### SOURCE PASSAGE
####

No need to leave the “fast UI bits” to JS when you can handle dragging, animations, and all the interactive parts directly in Elixir on the client side ![]()
Jskalc
I can share my 2 cents here. I’m the author of live_vue library, and I’m mixing live views with frontend frameworks on a daily basis for more than a year ![]()
All in all, LiveView plays nicely with JS frameworks when instead of rendering HTML it synchronizes top-level props to the frontend component and handles selected client-side events in the same way as in a regular LiveView. That way you get both of two world - your live view handles routing, data fetching and updates, and your frontend handles client-side state, rich interactivity and is free to use any library from a selected ecosystem. You might want to read that post.
Personally I’ve built entire SaaS product https://postline.ai that way - each of my live views renders just a single vue component. It’s similar to IntertiaJS, but uses LiveView behind the scenes.
There’s also live_svelte and live_react. I think my library is the most feature-complete, but since your frontend is written in react it might be the easiest to migrate.
Good luck, hopefully it will be useful!
bartblast
I think there might be a small misunderstanding about how Hologram works. You don’t need to use macros or learn DSL at all. Hologram lets you write regular Elixir code that gets transpiled to JavaScript - so you’re working with pure Elixir.
The JS interop page I mentioned is specifically for interfacing with existing JavaScript libraries client-side when you need them, but the core framework doesn’t require any JS knowledge.

####

### RECORD EXTRACTS

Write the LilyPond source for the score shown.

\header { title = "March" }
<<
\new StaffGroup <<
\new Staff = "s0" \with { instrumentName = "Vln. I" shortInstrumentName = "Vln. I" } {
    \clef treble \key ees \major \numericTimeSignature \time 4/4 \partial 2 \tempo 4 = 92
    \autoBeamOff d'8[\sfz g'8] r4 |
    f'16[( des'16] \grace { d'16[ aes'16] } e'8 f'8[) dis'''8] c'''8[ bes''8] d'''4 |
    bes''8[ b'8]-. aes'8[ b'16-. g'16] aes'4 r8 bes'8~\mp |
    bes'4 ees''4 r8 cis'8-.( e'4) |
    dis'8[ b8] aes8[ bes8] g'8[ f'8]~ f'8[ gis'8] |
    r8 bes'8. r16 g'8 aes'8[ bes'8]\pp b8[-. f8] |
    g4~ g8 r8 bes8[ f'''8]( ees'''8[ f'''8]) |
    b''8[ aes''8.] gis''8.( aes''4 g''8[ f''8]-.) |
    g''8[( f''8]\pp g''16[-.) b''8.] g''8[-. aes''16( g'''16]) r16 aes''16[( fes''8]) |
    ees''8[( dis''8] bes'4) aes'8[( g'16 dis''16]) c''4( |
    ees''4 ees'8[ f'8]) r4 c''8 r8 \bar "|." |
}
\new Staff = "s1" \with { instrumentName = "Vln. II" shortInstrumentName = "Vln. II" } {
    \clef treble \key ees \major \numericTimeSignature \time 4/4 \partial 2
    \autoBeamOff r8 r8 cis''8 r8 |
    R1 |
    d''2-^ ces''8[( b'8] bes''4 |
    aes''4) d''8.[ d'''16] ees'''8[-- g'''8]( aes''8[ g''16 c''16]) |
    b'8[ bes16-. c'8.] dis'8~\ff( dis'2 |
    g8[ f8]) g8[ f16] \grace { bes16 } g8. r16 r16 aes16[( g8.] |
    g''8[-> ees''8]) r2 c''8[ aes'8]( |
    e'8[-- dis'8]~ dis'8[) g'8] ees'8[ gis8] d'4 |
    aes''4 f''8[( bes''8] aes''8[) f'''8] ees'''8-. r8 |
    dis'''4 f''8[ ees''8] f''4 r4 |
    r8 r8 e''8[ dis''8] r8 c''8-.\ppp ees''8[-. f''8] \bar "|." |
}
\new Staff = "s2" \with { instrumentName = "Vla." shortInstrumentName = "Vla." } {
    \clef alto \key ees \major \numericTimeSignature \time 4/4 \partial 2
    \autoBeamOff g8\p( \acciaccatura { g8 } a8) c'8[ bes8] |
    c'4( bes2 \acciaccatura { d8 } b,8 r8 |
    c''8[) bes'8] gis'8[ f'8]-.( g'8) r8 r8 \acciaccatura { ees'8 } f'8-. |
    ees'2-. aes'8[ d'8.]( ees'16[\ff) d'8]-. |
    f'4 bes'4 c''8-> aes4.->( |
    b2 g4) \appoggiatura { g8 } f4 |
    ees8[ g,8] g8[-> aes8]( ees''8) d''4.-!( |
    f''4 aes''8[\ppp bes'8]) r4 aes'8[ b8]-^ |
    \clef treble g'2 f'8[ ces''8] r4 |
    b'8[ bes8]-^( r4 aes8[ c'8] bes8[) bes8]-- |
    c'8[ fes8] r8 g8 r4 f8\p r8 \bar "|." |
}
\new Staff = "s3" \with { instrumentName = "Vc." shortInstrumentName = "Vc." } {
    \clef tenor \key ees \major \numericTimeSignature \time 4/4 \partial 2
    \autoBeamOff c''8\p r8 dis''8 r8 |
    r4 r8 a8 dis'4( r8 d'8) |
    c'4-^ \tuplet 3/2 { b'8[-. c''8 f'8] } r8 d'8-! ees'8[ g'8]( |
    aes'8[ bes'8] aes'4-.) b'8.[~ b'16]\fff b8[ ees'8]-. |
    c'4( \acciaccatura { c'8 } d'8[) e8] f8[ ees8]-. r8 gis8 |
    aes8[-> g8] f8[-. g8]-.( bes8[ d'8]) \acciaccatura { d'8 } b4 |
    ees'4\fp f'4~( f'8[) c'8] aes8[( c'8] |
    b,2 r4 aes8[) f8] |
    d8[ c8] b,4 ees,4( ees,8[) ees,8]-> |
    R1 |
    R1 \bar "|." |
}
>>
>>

####

Continue the forum discussion about LiveView, Hologram, and JavaScript frontends from its last post.

Speaking of workflow builders, Aldous Waites built a great Hologram interactive demo with snappy, draggable graph nodes that showcases how smooth client-side interactions feel in Hologram. The implementation is surprisingly clean - what would require complex JavaScript coordination in traditional approaches becomes straightforward Elixir code.
Since you’re working on a visual workflow designer, this demo might be relevant to show what’s possible with Hologram for that kind of interactive UI! The dragging, real-time updates, and visual feedback all happen smoothly on the client side, written entirely in Elixir.

webofbits
React’s complexity ramps up fast. Not so much in building UIs—that part’s fine—but once backend auth and coordination come in, things get heavy.
I’m considering giving LiveView a try. By cutting most of the frontend-backend communication, it could make handling complexity much simpler. I’d keep React Flow in play through LiveView hooks.